KeyBank presents $200K grant to the Community Development Corporation of Utah
The KeyBank Foundation presented a check for $200,000 to the Community Development Corporation of Utah during an Aug. 5 ceremony at America First Field. It was part of the bank’s 200th anniversary celebration taking place in each of KeyBank’s 27 markets.
The CDC of Utah helps the community by empowering people on the path to financial security, housing stability, and access to affordable homes through its KEYS (Knowledge, Equity and Your Success) program.
Chris Gorman, KeyCorp chairman and CEO, said Salt Lake City “is a big part of KeyBank’s future.
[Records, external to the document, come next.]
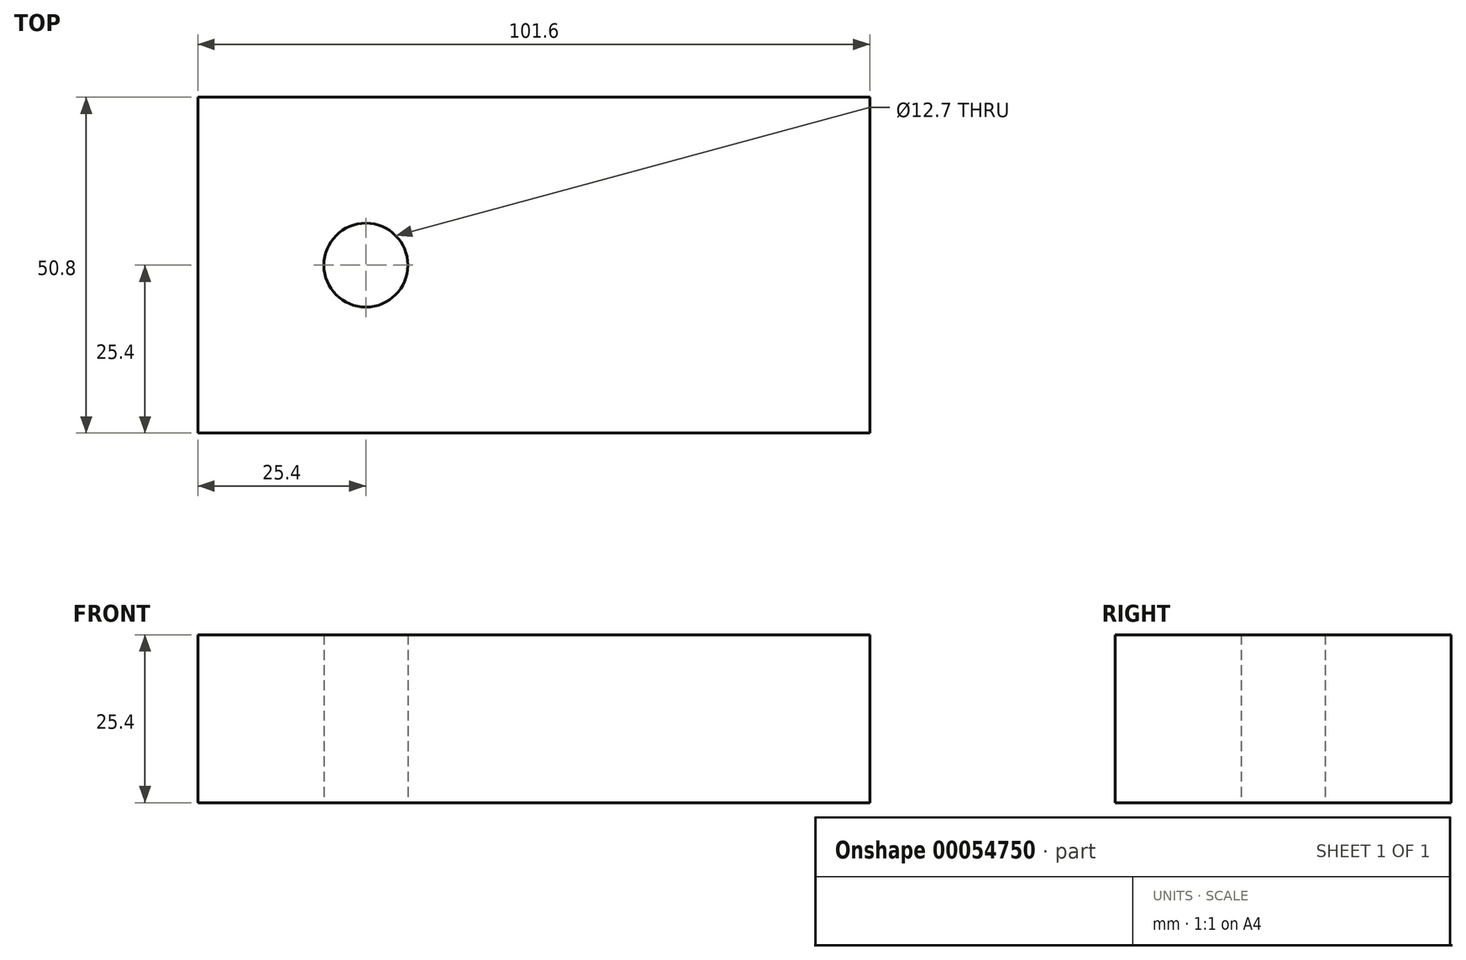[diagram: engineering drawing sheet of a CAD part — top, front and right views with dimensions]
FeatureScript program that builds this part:
annotation { "Feature Type Name" : "Feature", "Feature Type Description" : "" }
export const myFeature = defineFeature(function(context is Context, id is Id, definition is map)
    precondition{}
    {
        {
            var Q0;
            Q0=qCreatedBy(makeId("Top.planeOp"),FACE);
            var sketch = newSketch(context, id + "F0", { "sketchPlane" : qUnion([Q0])});
            skLineSegment(sketch, "E0.bottom", {"start": v(-75.7, 25.4) * mm, "end": v(25.9, 25.4) * mm});
            skLineSegment(sketch, "E0.top", {"start": v(-75.7, -25.4) * mm, "end": v(25.9, -25.4) * mm});
            skLineSegment(sketch, "E0.left", {"start": v(-75.7, 25.4) * mm, "end": v(-75.7, -25.4) * mm});
            skLineSegment(sketch, "E0.right", {"start": v(25.9, 25.4) * mm, "end": v(25.9, -25.4) * mm});
            skCircle(sketch, "E1", {"center": v(-50.3, 0) * mm, "radius": 6.35 * mm});
            skSolve(sketch);
        }
        {
            var Q0;
            Q0=makeQuery(id+"F0.imprint","IMPRINT",FACE,{"disambiguationData":[TD([[makeQuery(id+"F0.imprint","IMPRINT",EDGE,{"derivedFrom":sQuery(id+"F0.wireOp",EDGE,"E0.bottom")}),-1.0]])]});
            extrude(context, id + "F1", {"entities" : qUnion([Q0]), "depth" : 25.4 * mm});
        }
    });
We’ve got a great team on the ground here, and Salt Lake has actually been named our Market of the Year twice since 2018. There’s a lot of growth opportunities here.”
KeyBank’s bicentennial grant program is designed to strengthen Community Development Financial Institutions, known as CDFIs, for the role they play in advancing affordable housing and small-business development.
“I think Utah has the best business ecosystem of any market we travel to,” Gorman said. “There’s a lot of people in Utah who have been immensely successful and willing to fund these young businesses. For the people in our business who are helping other people raise capital and helping people create value, this is a really good environment.”
“I grew up here, moved away and came back,” said Drew Yergensen, Utah market president for KeyBank. “You can point to the Olympics, the success of some of these entrepreneurs the last 10 years, and you see people who are willing to invest here. What’s interesting is that since the pandemic, people have wanted to move here. All of a sudden, more and more people are expanding their careers by moving back to Utah and setting up shop here. So I think we’ve got a lot of positive trends. KeyBank has really put a lot of investment behind it.”
He added that many of those successful Utahns are behind the Olympic movement, saying that seeing the investment in infrastructure and the private-public partnerships that are formulating is exciting.
Speaking about addressing the issue of affordable housing, Gorman said KeyBank is “the No. 2 market participant in the United States in affordable housing. It’s one of the great challenges facing our country. The good news is there’s bipartisan support for affordable housing. It makes a lot of sense for developers to be engaged in it. The CDFIs are a piece of it, but what Key is doing more broadly is very impactful.
“The home affordability equation is something that everybody is focused on,” he added. “The average first-time homebuyer is 38 years old. Home prices are rising, but there’s not a lot on the market. It’s a challenge, and affordability is something that we want to be a part of the solution.”
He said that unlike some other markets, Salt Lake is among the fastest-growing. “As we look forward to the next 10-20 years, which we like to do, I think that opportunity to outgrow the United States average genuinely exists. It’s a good state to do business, there’s a lot of capital, people with a lot of great ideas.”
The CDC has programs to address the housing issue,” Yergensen said. “We’re giving them more money to help them with the resources to reach different parts of the community that they’re not reaching. A grant can help them do that.”
The KeyBank Foundation has committed $5.4 million to the grants program.